Sepasang mata kelabu terus menatap Eren. Kali ini tidak tajam, tetapi begitu dalam.

"Bahkan sampai detik ini masih tidak mau menatapku, Eren?"

"Ah." Desahan meluncur keluar dari bibir Eren, dan cepat-cepat ia menutup mulut. Eren menutup
kedua kakinya yang terbuka lebar, tangannya menahan pergelangan tangan Levi, mata setengah
terbuka. Pipinya panas membara.

Levi tidak berhenti. Mendekatkan wajah. Menarik fokus Eren kepadanya.

Sambil menenggelamkan tubuhnya ke dalam air bak mandi, Eren menjawab, "Heicho, aku tidak bisa
menatap Anda."

"Sudah kubilang Kau harus membuka diri untukku."

"Aku sudah melakukannya," balas Eren, dengan nada separuh bertanya.

"Bukan membuka kakimu, tolol." Levi memelintir handuk dan memerasnya.

"Maaf."

Levi menghela napas, menggosok punggung remaja titan itu. "Angkat lenganmu."

Eren merintih lirih saat Levi menggosok tubuhnya dari belakang, berlanjut menggosok bagian
dadanya.

Deru nafas Levi berhembus di belakang leher Leher.

"Eren. Kalau latihan adalah apa yang perlu Kau lakukan, maka kita akan melakukannya setiap
malam."

Eren mengerjap bingung. "Sir?"

Levi menggenggam sejumput rambut cokelat di bawah telapak tangan, memutar kepala Eren ke
arahnya.
Kedua mata mereka bertemu.

Sedetik sebelum Eren mengerlingkan matanya dengan paras merona, Levi berbisik:

"Jangan coba-coba mengalihkan matamu dariku, Eren."

"H-Hah?"

"Hanya kepadaku, mata itu hanya boleh kepadaku. Jangan memaksaku untuk—"

"Heicho?"

Levi menarik napas panjang. "Lakukan."

"Hah?"

"Tatap aku sekarang."

Nada ancaman memaksa Eren untuk mendongakkan wajah, dengan segenap usaha, serbuan rasa,
melawan gejolaknya untuk menolak menatap Levi.
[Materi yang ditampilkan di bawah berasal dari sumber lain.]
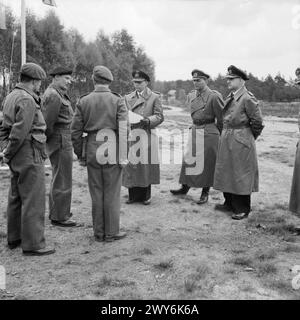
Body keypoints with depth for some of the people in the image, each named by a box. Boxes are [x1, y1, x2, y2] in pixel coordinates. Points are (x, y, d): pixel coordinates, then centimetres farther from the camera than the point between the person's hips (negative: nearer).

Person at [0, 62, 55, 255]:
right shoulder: (27, 100, -16)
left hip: (18, 157, 10)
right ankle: (33, 244, 2)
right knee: (34, 200, -4)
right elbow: (20, 132, -21)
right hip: (29, 155, -10)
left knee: (16, 198, 17)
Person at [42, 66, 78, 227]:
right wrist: (48, 139, -6)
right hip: (60, 141, -11)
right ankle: (59, 217, 7)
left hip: (63, 141, 11)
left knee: (58, 178, 20)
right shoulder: (53, 96, -18)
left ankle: (55, 211, 32)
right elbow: (48, 123, -21)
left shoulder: (58, 93, 15)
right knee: (62, 180, -3)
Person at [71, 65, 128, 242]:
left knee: (96, 193, 11)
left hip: (92, 150, 2)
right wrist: (123, 156, -7)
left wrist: (80, 153, 13)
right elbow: (124, 129, -11)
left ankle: (99, 232, 20)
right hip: (112, 151, -2)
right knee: (112, 194, 7)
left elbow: (76, 130, 3)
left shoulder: (83, 101, 3)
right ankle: (112, 232, 15)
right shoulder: (117, 100, -3)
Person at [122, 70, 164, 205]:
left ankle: (145, 195, 13)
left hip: (147, 135, -3)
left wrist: (148, 120, -18)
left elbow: (159, 116, 0)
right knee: (131, 166, 3)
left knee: (146, 165, 0)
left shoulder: (154, 97, 4)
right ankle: (133, 195, 14)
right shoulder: (128, 97, 14)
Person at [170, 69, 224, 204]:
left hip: (209, 134, -6)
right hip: (194, 131, 6)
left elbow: (221, 117, -6)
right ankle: (185, 187, 24)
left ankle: (205, 193, 13)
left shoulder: (214, 96, -13)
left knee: (207, 163, 2)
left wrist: (219, 134, 1)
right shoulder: (191, 96, 7)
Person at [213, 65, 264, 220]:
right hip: (226, 140, 8)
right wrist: (225, 134, 14)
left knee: (240, 175, 0)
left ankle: (243, 209, 11)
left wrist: (250, 138, -1)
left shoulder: (247, 98, -13)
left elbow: (257, 121, -12)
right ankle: (229, 203, 29)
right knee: (226, 173, 15)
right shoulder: (230, 98, 11)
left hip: (241, 142, -8)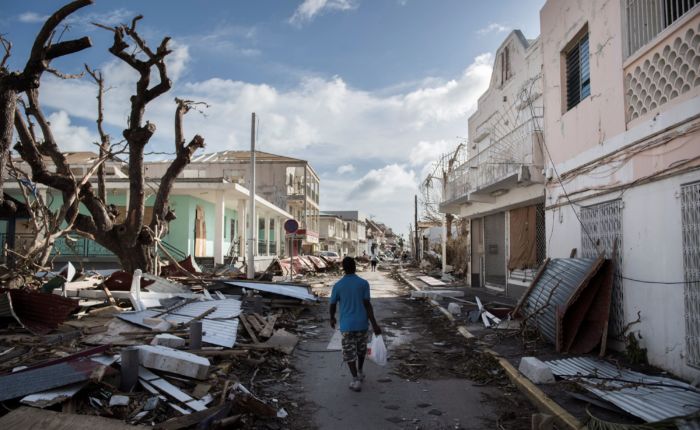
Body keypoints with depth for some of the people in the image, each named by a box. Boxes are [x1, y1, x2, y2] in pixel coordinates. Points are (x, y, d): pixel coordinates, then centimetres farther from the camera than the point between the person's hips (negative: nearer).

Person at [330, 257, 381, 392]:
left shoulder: (337, 285, -6)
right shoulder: (363, 283, -7)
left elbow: (333, 305, 3)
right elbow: (367, 305, -12)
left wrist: (332, 318, 22)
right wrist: (374, 324, -10)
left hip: (346, 325, -1)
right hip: (361, 323, 1)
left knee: (350, 353, 6)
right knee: (361, 349, 22)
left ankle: (356, 380, -3)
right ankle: (359, 372, 37)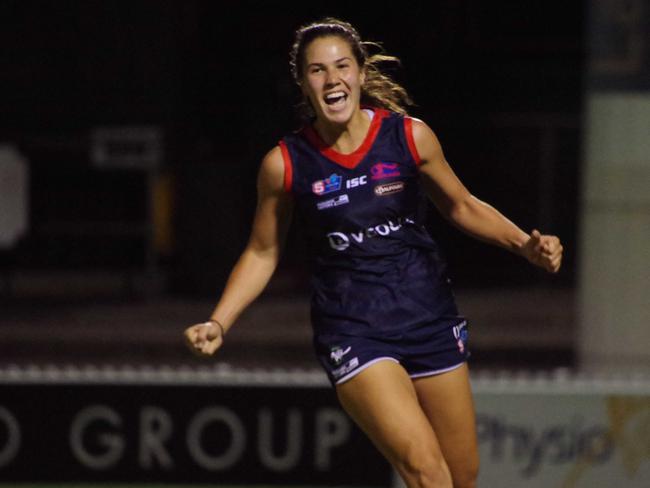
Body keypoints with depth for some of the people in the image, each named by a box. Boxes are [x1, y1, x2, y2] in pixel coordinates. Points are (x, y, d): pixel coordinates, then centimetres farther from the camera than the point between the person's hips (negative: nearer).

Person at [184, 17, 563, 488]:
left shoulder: (410, 136, -4)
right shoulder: (285, 163, -6)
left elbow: (462, 207, 11)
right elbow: (262, 254, 7)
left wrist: (526, 245, -3)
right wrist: (218, 324, -4)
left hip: (429, 315, 3)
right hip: (352, 331, -3)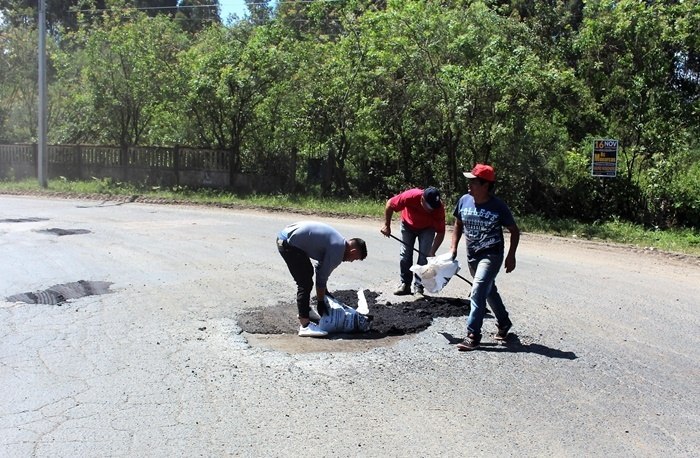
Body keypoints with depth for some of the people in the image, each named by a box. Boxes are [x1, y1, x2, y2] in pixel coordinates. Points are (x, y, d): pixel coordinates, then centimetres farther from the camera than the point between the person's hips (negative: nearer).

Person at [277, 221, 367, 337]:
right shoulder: (338, 250, -13)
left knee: (307, 273, 23)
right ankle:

Kemudian Eren melihat sepasang mata berwarna kelabu gelap.

Di bawah penerangan minim kamar mandi, ia melihat biasan aneh pada mata Levi. Kelabu yang jika
ia mengeliminasi jarak lebih dekat, maka Eren dapat melihat pancaran warna biru tua. Hanya
sekelibat. Mengingatkan Eren pada bayangan langit biru dunia luar yang pernah ia mimpikan
bersama Armin. Kepakan sayap bebas burung-burung dan siluet gelap mereka di angkasa.

Kemudian ia tersadar, mata Levi yang sesungguhnya memang berwarna kelabu.

Apa yang ia lihat adalah pantulan dari zamrud hijau dengan binaran yang berubah-ubah dari tiap
sudut cahaya, matanya sendiri.

"Apa yang Kau lihat?"

Hidung mereka saling bersentuhan. Napas Levi menyapu bibir Eren yang terbuka perlahan.

"Um." Eren tidak sanggup menjelaskan.

Levi mempertemukan bibir keduanya.

Eren tidak sempat memejamkan mata sedikit pun, sibuk mengamati kedalaman bola mata Levi.

"Aku tidak akan berhenti mengunjungimu setiap malam, sampai Kau terbiasa menatapku."
"E-Eh? Tapi—"

"Jangan menentangku, Eren."

Levi menenggelamkan separuh tubuhnya ke bak mandi.